Road to Gencos and Discos


ELECTRICITY generation activities started in Nigeria in 1896 when the first power plant was built in Lagos. However, it was not until 1929 when the Nigeria Electricity Supply Company (NESCO) was established as an electric utility company that the phenomenon spread as the Public Works Department (PWD) was empowered to build plants in different parts of the country. This resulted in the construction of a hydroelectric power station at Kuru near Jos, among others. Electricity supply at this time was mainly for government offices and quarters as well as for the very influential.

However, there was a twist in 1951 when the Electricity Corporation of Nigeria (ECN) was established as it had the directive to facilitate adequate supply of electricity to as many Nigerians as were willing to have and able to pay for it. The first 132KV line was constructed in 1962, linking Ijora Power Station to Ibadan Power Station.

The establishment of the Niger Dams Authority (NDA) in 1962 with a mandate to develop the hydropower potential of the country was the real breakthrough in power generation and transmission. However, ECN and NDA were merged in 1972 to form the National Electric Power Authority (NEPA). In 1998, NEPA ceased to have an exclusive monopoly over electricity generation, transmission, distribution and sales as the government amended the Electricity and NEPA Acts to accommodate private sector participation in the sector. However, not much changed in spite of the amendment to the Act.

The 1970s and 1980s are regarded as the golden era of electricity supply in the country. This was because though many rural communities were not connected to the national grid, there was ample supply of electricity to connected areas with downtime being very few and far between. However, since the 1990s, there has been a consistent decline in electricity supply in the country. This stems from the fact that for over two decades, the power sector was subjected to neglect. The power plants were crippled, especially as the hydro-power plants in Kainji, Jebba and Shiroro had a drop in generation sequel to age and obsolete equipment. This was worsened by the failure of the government to add a single power plant to the existing ones despite the rising population and increased demands for electricity. Demand for electricity has grown at the rate of 8.2 per cent per annum since 1984 against the Gross Domestic Product growth of between three and five per cent.

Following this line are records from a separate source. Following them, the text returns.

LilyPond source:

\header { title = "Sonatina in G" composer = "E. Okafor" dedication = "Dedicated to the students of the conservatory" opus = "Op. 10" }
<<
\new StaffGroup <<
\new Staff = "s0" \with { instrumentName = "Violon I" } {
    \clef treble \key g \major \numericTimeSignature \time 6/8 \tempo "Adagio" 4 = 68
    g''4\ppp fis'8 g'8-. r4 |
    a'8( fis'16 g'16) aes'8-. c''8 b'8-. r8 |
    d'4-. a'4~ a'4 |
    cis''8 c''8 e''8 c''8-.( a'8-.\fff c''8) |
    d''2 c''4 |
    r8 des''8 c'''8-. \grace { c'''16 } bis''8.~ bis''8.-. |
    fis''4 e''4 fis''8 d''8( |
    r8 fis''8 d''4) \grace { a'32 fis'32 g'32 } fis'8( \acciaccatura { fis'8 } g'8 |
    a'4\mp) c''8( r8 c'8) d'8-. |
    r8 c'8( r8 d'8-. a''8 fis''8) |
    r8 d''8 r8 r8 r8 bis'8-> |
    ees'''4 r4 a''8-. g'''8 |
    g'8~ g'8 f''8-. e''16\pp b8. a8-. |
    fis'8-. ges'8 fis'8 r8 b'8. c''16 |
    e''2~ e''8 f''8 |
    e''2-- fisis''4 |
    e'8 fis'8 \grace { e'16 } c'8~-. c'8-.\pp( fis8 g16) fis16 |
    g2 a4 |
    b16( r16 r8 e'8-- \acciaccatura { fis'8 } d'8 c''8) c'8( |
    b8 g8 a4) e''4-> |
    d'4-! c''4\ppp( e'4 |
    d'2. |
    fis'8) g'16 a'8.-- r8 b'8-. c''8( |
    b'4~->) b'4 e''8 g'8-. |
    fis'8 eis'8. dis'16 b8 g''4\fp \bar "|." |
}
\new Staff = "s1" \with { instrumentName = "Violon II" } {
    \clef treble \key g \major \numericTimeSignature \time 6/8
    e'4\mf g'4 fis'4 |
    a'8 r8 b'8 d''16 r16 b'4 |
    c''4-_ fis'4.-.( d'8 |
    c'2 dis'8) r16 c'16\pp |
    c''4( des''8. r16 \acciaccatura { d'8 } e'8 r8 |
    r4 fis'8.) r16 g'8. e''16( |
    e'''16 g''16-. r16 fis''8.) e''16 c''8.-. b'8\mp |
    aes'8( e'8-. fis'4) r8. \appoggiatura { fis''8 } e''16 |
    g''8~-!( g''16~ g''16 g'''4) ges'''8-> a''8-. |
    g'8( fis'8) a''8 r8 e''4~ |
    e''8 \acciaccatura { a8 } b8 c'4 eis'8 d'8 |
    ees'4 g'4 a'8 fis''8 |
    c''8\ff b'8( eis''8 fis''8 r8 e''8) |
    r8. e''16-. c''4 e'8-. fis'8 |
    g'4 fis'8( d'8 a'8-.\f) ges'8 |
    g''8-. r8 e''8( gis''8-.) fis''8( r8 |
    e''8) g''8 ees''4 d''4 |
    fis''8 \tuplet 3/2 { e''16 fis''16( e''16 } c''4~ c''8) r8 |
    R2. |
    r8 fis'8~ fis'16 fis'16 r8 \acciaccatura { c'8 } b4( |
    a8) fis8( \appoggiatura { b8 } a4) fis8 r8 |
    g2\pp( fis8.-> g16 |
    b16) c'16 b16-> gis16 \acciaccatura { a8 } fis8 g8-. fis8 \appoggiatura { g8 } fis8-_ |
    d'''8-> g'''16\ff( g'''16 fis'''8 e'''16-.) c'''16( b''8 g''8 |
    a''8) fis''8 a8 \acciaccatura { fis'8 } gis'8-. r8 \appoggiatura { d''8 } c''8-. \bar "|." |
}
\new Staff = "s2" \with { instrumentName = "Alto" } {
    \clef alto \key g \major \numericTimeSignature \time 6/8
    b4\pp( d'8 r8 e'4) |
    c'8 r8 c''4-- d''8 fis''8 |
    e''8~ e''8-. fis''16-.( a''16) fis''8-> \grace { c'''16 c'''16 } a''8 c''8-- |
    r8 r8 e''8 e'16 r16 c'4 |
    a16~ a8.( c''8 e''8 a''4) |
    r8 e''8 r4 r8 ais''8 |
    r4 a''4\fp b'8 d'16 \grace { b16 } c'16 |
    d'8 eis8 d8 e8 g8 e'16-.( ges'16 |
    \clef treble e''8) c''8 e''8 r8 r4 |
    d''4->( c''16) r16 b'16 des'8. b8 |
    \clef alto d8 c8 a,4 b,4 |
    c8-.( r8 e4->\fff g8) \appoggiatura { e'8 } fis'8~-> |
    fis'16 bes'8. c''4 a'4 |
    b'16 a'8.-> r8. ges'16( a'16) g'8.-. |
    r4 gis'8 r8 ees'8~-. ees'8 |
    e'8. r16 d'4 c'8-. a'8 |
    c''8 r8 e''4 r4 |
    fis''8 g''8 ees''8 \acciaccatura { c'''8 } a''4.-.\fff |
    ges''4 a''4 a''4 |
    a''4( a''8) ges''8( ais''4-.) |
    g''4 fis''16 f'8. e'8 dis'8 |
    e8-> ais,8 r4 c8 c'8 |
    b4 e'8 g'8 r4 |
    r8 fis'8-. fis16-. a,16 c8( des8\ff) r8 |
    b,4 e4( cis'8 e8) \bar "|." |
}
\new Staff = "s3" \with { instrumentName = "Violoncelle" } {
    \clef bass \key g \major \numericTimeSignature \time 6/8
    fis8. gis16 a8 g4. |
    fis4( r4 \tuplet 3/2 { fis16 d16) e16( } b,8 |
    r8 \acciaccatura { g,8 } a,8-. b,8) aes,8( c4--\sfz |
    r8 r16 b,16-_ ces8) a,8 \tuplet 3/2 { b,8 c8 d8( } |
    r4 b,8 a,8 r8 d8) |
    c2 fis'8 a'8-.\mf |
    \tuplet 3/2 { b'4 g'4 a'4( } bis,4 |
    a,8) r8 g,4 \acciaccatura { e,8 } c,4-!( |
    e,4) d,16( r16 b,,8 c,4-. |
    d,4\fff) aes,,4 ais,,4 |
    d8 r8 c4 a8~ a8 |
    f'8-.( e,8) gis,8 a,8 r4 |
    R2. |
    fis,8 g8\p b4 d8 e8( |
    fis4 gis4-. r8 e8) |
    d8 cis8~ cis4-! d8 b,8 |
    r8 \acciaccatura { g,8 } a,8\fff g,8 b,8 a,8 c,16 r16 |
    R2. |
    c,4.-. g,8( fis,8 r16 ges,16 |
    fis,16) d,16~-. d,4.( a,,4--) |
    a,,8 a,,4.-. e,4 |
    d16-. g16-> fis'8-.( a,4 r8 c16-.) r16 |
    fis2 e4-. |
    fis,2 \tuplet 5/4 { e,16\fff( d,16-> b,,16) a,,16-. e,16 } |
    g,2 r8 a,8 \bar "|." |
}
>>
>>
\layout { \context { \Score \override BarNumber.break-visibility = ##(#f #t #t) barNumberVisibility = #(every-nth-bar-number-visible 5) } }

Thus, electricity supply continued to depreciate to the extent that generation level dropped to as low as 1,500 megawatts in 2000.

Real reform in the sector started in 2001 when the Olusegun Obasanjo administration came up with the National Electric Power Policy. This paved the way for the metamorphosis of NEPA into the Power Holding Company of Nigeria (PHCN) and the formation of 18 successor companies.

The current administration also set up the Presidential Action Committee on Power (PACP), which is chaired by the president and consists of the vice-president and ministers who play a key role in reforming the sector. The PACP provides high-level oversight of the implementation of electric power sector reform.

The Goodluck Jonathan administration came up with the Power Sector Reform Roadmap which culminated in the construction of new plants. The administration also pursued with vigour the privatisation of the generating plants (GENCOs) and the distribution companies (DISCOs) because of the belief that with these in the hands of private companies electricity generation and distribution would witness an improvement.

Although getting the Gencos and Discos privatised was a daunting task given the opposition of the labour movement to the idea, the government eventually accomplished it when the ownership of the generation and distributions companies were transferred to the new owners on November 1, 2013.